Create multiple sequence alignment (MSA) with some position specific values of proteins. e.g. sequence representaion of protein language models, position specific scoring matrix, hmm profiles, and so on.
# normal
cargo build --release
# with avx2
RUSTFLAGS="-C target-feature=+avx2" cargo build --release
# with sse3
RUSTFLAGS="-C target-feature=+sse3" cargo build --release
mkdir nogit # Some files will be created under this folder.
cargo test --release
# with avx2
RUSTFLAGS="-C target-feature=+avx2" cargo test --release
# with sse3
RUSTFLAGS="-C target-feature=+sse3" cargo test --release
You have to install ESM2 https://github.com/facebookresearch/esm before running these examples. & have to download esm2_t33_650M_UR50D.pt
mkdir -p nogit/run_example
python scripts/esm_process.py --infile example_files/esm2_650m_example_output/example_seq.fas --outdir nogit/run_example/esmout --crop_length 600 --shift_length 200 --cut_length 100 --model_path <path_to_the_esm2_t33_650M_UR50D.pt> --device cuda
# create a list of representations except for the first sequence. We will use this as "query" and list as "template DB".

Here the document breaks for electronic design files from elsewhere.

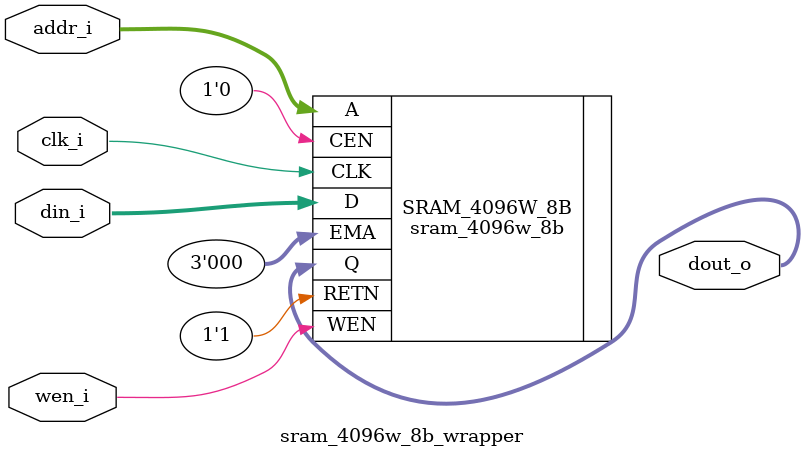
<source format=sv>


module sram_4096w_8b_wrapper (
    input logic clk_i,
    input logic wen_i,
    input logic [9:0] addr_i,
    input logic [7:0] din_i,
    output logic [7:0] dout_o
);
    sram_4096w_8b SRAM_4096W_8B (
		.CLK 			(clk_i),
		.CEN			(1'b0),
		.WEN			(wen_i),
		.A 				(addr_i), // 12-bit address
		.D 				(din_i),
		.EMA			(3'b000),
		.RETN			(1'b1),
		// outputs
		.Q 				(dout_o)
	);
endmodule
</source>
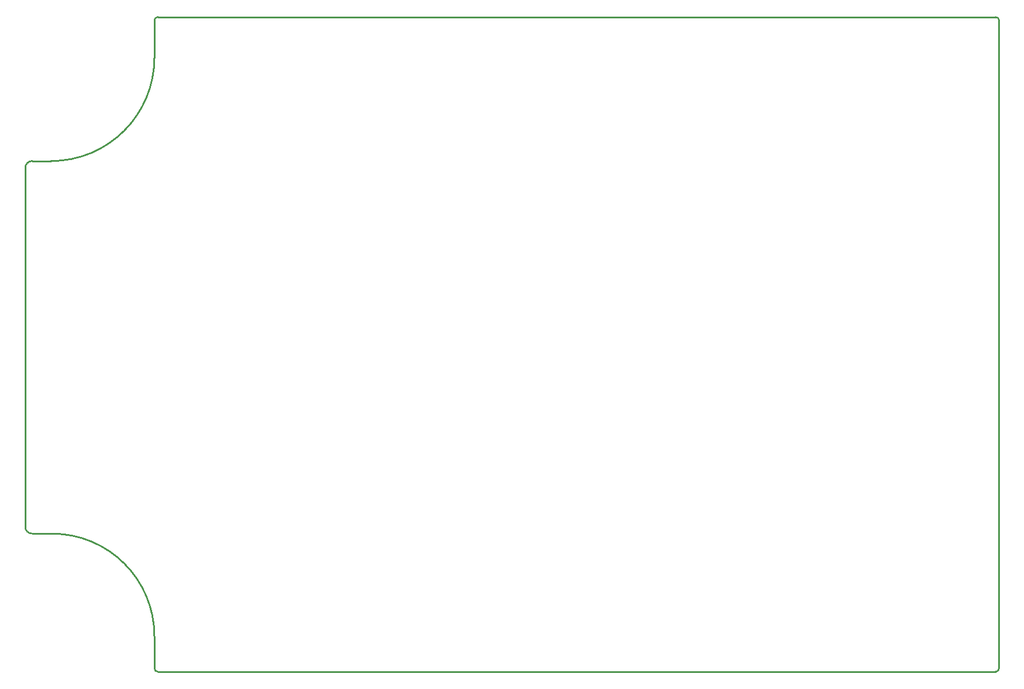
<source format=gm1>
G04*
G04 #@! TF.GenerationSoftware,Altium Limited,Altium Designer,25.8.1 (18)*
G04*
G04 Layer_Color=16711935*
%FSLAX25Y25*%
%MOIN*%
G70*
G04*
G04 #@! TF.SameCoordinates,E1838567-EF02-44A7-8A02-23B903FEE0B8*
G04*
G04*
G04 #@! TF.FilePolarity,Positive*
G04*
G01*
G75*
%ADD16C,0.01000*%
D16*
X178969Y420276D02*
G03*
X177000Y418307I0J-1969D01*
G01*
X667500D02*
G03*
X665531Y420276I-1969J0D01*
G01*
X665531Y39862D02*
G03*
X667500Y41831I0J1969D01*
G01*
X177000D02*
G03*
X178969Y39862I1969J0D01*
G01*
X117000Y336595D02*
G03*
X177000Y396595I0J60000D01*
G01*
Y60594D02*
G03*
X117500Y120095I-59500J0D01*
G01*
X102000Y124094D02*
G03*
X106000Y120095I4000J0D01*
G01*
Y336595D02*
G03*
X102000Y332594I0J-4000D01*
G01*
X178969Y420276D02*
X665531D01*
X177000Y400595D02*
Y418307D01*
X667500Y400098D02*
Y418307D01*
X178969Y39862D02*
X665531D01*
X667500Y41831D02*
Y60594D01*
X177000Y41831D02*
Y60532D01*
X667500Y396595D02*
Y400595D01*
X177000Y396595D02*
Y400595D01*
X667500Y60594D02*
Y396595D01*
X106000Y120095D02*
X117500D01*
X106000Y336595D02*
X117000D01*
X102000Y124094D02*
X102000Y332594D01*
M02*

</source>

find nogit/run_example/esmout|sort|grep mat.gz|tail -n 9 > nogit/run_example/esmout_list.dat
target/release/matrix_align --in nogit/run_example/esmout/seq_0.mat.gz --in_list nogit/run_example/esmout_list.dat --out nogit/run_example/example_res.a3m --num_threads 32 --a3m_pairwise true --alignment_type local --score_type dot_product --normalize true
A3m alignment file will be saved in nogit/run_example/example_res.a3m. With this command, score/profile_length > 300 may be homologous proteins.
target/release/matrix_align --in nogit/run_example/esmout/seq_0.mat.gz,nogit/run_example/esmout/seq_1.mat.gz,nogit/run_example/esmout/seq_2.mat.gz,nogit/run_example/esmout/seq_3.mat.gz --out nogit/run_example/example_res.msa --num_threads 32 --a3m_pairwise false --alignment_type global --score_type dot_product --normalize true --tree_type NJ --distance_base averaged_value
MSA will be saved in nogit/run_example/example_res.msa. With this command, "score" does not represent something much.